Nigeria’s secret police, the State Security Service (SSS), has ordered the removal of parts of the internationally acclaimed movie, Half of a Yellow Sun, before it can be screened in Nigeria.
Based on the Nigeria-Biafra War of 1967-70, the movie is adapted from a book of the same title by Chimamanda Ngozi Adichie and turned into film by Biyi Bandele. Both Adichie and Bandele are wave-making Nigerian writers based abroad – Adichie in America and Bandele in Britain.
The almost $10 million wide screen movie has already been screened to international audiences abroad but the Nigerian screening billed for April 25 and then shifted to May 2, 2014, could not hold, as the Nigerian Film and Video Censors Board (NFVCB) withheld approval.

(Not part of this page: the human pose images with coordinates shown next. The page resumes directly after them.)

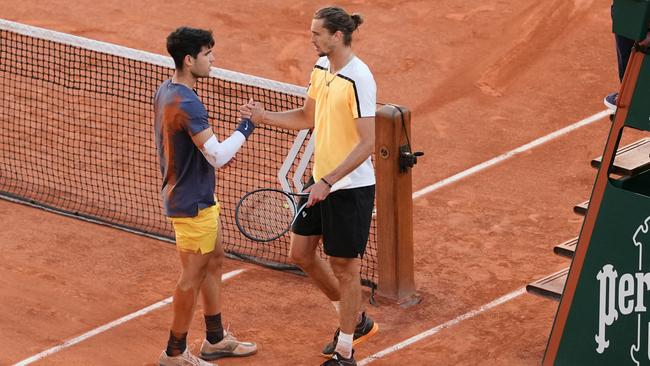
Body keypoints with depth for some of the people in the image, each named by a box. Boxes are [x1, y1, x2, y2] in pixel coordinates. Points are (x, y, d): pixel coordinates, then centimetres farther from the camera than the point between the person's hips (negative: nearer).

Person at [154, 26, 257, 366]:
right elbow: (218, 156, -29)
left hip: (183, 194, 10)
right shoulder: (187, 104, -28)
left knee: (214, 260, 21)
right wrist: (245, 128, -16)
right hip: (192, 204, -10)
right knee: (193, 275, 1)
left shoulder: (165, 90, 3)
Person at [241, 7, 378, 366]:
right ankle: (355, 320, 35)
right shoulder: (320, 68, 4)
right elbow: (308, 117, 18)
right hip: (321, 180, 9)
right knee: (301, 253, 17)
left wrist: (328, 182, -27)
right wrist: (264, 117, 3)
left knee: (344, 267, 2)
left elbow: (368, 142, -24)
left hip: (350, 187, -9)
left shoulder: (358, 79, -23)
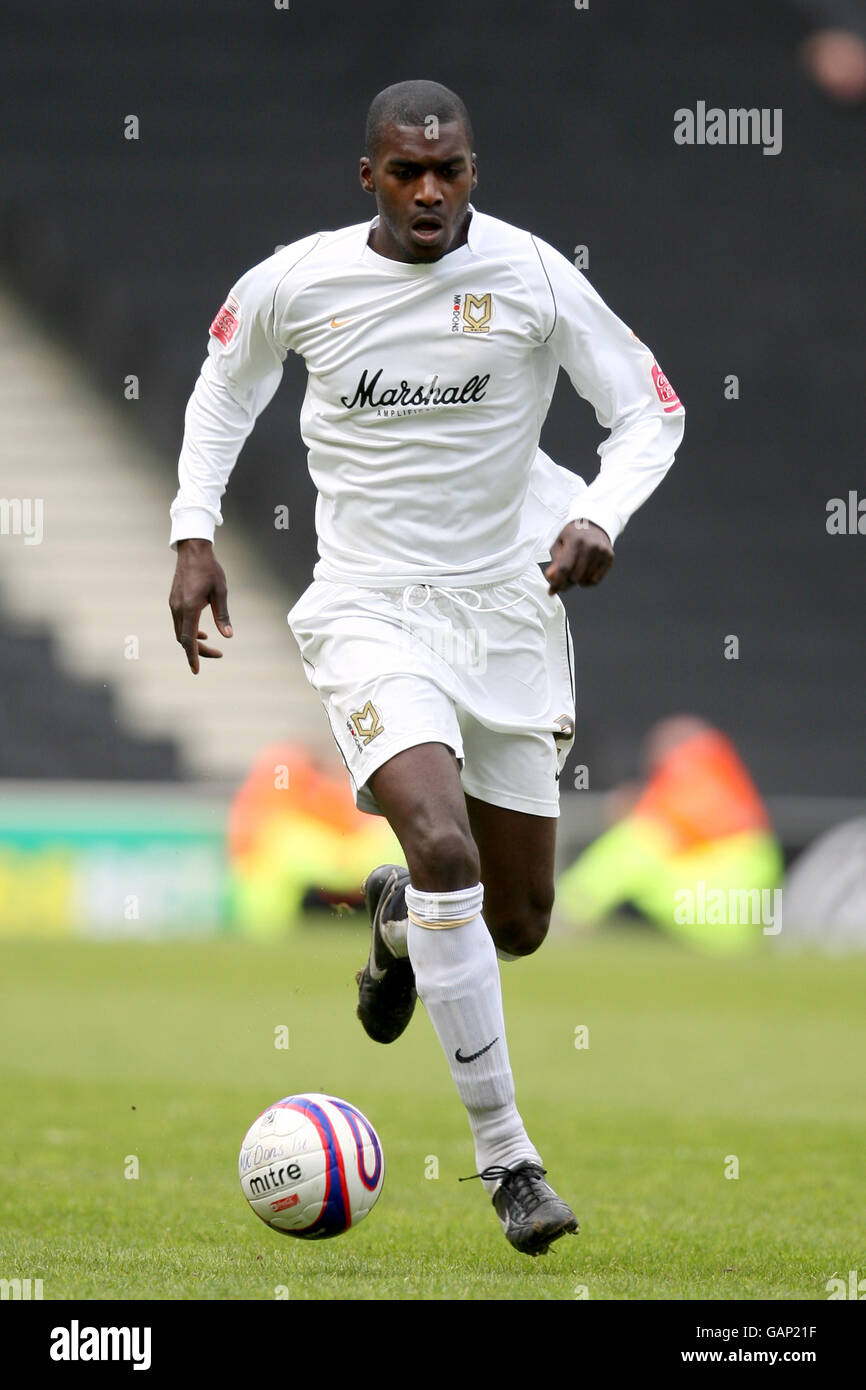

A report this morning in The Guardian said that feelers from the SSS (also known as State Security Department) “indicate that certain scenes in the movie are too inflammatory at this critical moment of grave security concerns to allow them be aired the way they are. The fear of government is that such scenes might inflame public sentiments in reopening sores already healing to cause public disaffection.”
The report said that NFVCB Director-General, Patricia Bala, has been directed to indicate the observed scenes to the producers of the film, with a view to expunging them before it could be exposed to the viewing public.
The refusal to approve the movie for release in Nigeria has sparked widespread condemnation, with many commentators describing it as unnecessary censorship.